Can Your Weight Increase Chances of Heart Failure?

Heart failure occurs when the heart is unable to pump sufficient amounts of blood to the body. Because heart disease is a health concern for many individuals, specifically overweight individuals, smokers and those with other health complications, people often wonder whether their weight can increase the risk of heart failure. The simple answer to this would be: Yes, it can.

Causes of Heart Failure

Generally speaking, heart failure doesn’t instantaneously appear. It is usually the result of various lifestyle factors and diseases that weaken the heart over time. Any type of activity that damages or overworks the heart muscle can be considered a risk factor for the development of heart failure. Some factors that cause heart failure include:

  • Smoking
  • High blood pressure
  • Obesity
  • Poor nutritional choices (high fat and high cholesterol)
  • Limited physical activity
  • Heart muscle diseases (cardiomyopaty and myocarditis)
  • Diabetes

Individuals that have had previous heart attacks, coronary artery disease, abnormal heart valves, lung disease or experience sleep apnea are at an increased risk of developing heart failure.

Weight Involvement

A direct association has been found between overweight or obese patients and heart complications. Statistics reveal that 1 out of every 3 Americans is classified as obese, thus putting 1 out of every 3 people at an increased risk for heart complications. High fat levels prevent the body’s major organs from functioning properly. Therefore, a person with high levels of fat is more likely to be diagnosed with a heart complication.

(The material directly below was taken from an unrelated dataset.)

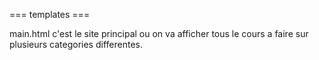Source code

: === templates ===

main.html c'est le site principal ou on va afficher tous le cours a faire sur plusieurs categories
differentes.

Healthy Choices to Lessen the Risk

Equipped with the knowledge that weight plays a significant factor in the development of heart failure is often what it takes for some individuals to begin making healthier choices, leading to a healthier lifestyle and decreasing the chance of experiencing heart failure. In an effort to prevent heart complications, it is important to carefully examine your lifestyle and begin making necessary changes. Some questions to ask yourself when critiquing your lifestyle include:

  • What does my diet consist of? Replace unhealthy items with healthy food choices, such as fresh fruits and vegetables, fish, poultry, whole grains and nuts. Limit the amount of salt and sugar you consume and strive to drink at least 64 oz. of water each day.
  • How active am I? With your physician’s approval, begin a daily exercise regimen to include cardio exercises that will allow you to lose weight and help strengthen your heart.
  • What other health complications do I suffer from? Being more conscientious about your food choices and physical activity levels will drastically help improve other health complications, such as diabetes and high blood pressure.

Set your goal, make a plan and stick with it. Not only will making wiser lifestyle choices help with weight loss, it will make you feel better as a whole. Remember that what you put into your body, your body will put out. Even losing small amounts of weight can provide cardiovascular benefits, and small losses will eventually turn into larger losses with continued efforts.